I like Level Zero Heroes for two reasons. It’s authored by USMC veteran Michael Golembesky, a JTAC assigned to MARSOC (Marine Special Ops) team in Afghanistan from 2009-10. Second, these stories and the perspectives of fighting men on the ground need to be told, and for any number of reasons.
While the story of Bala Murghab is action packed, Golembesky’s book also forces the reader to reflect on broader philosophical questions, like “What are these good men actually dying for?” It highlights the bureaucratic and restrictive rules of engagement (ROE) late into the Afghanistan campaign, good men trying to win battles with their hands tied behind their backs, and the broader issues of failed American foreign policy in the region, to name a few of my own observations.
“From close-quarters firefights in Afghan villages to capturing key-terrain from the Taliban in the unforgiving Afghan winter, this intense and personal story depicts the brave actions and sacrifices of MSOT 8222. Readers will understand the hopelessness of being pinned down under a hail of enemy gunfire and the quake of the earth as a 2000 lb. guided bomb levels a fortified Taliban fighting position.

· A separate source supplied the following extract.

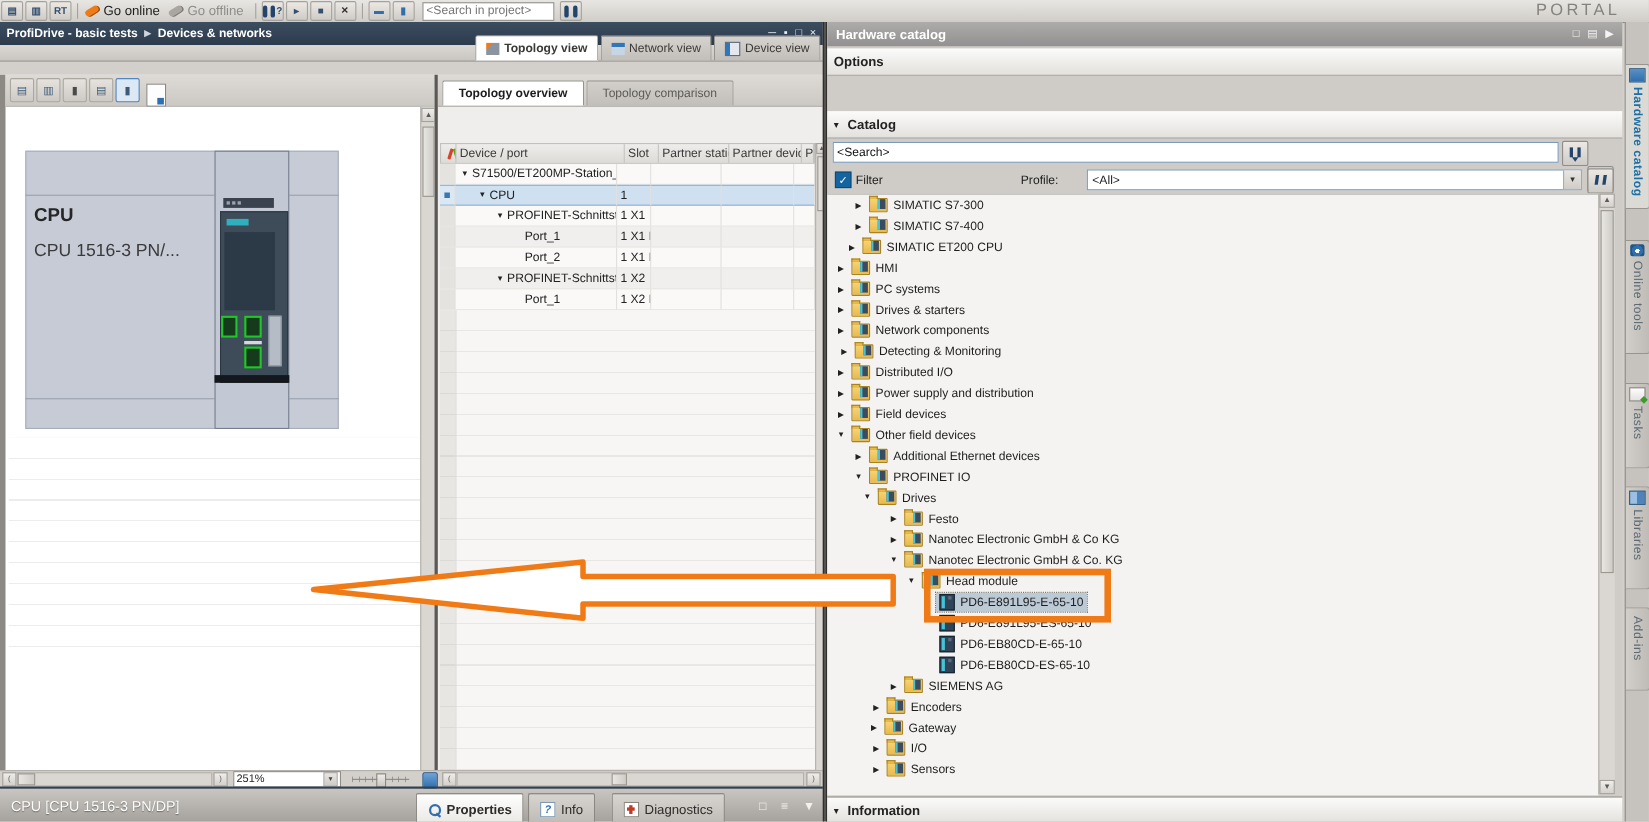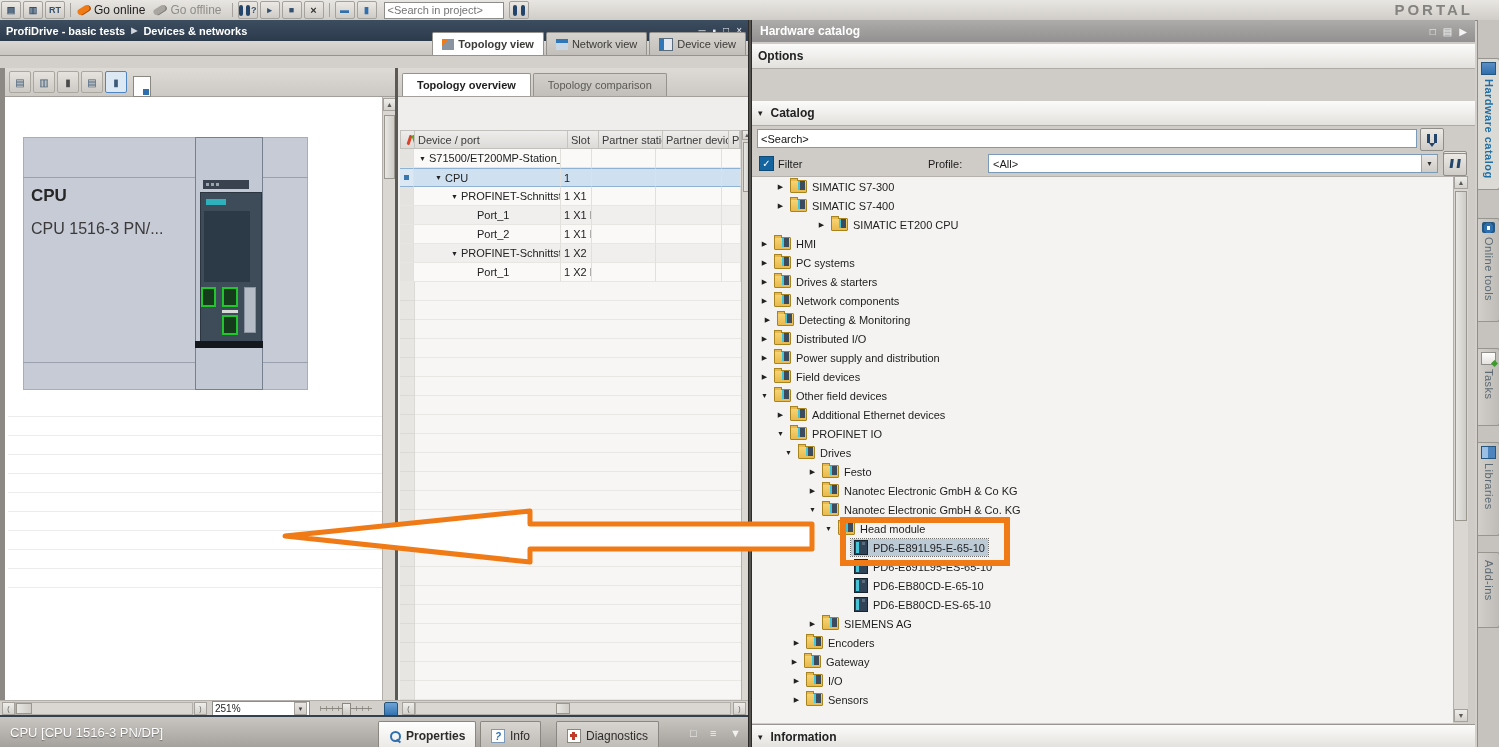"PORTAL" .portal { font-weight: bold -> normal }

A powerful and moving story of Marine Operators doing what they do best, Level Zero Heroes brings to life the mission of these selected few that fought side-by-side in Afghanistan, in a narrative as action-packed and emotional as anything to emerge from the Special Operations community contribution to the Afghan War.” -Level Zero Heroes
I also like that this book highlights MARSOC’s contribution and value within the United States Special Operation Command (USSOCOM) on the modern-day battlefield. There’s plenty of Navy SEAL material on the market, and it’s about time we here from men in the other branches of USSOCOM.
Read it. If you like military non-fiction, you’ll enjoy every minute of Level Zero Heroes.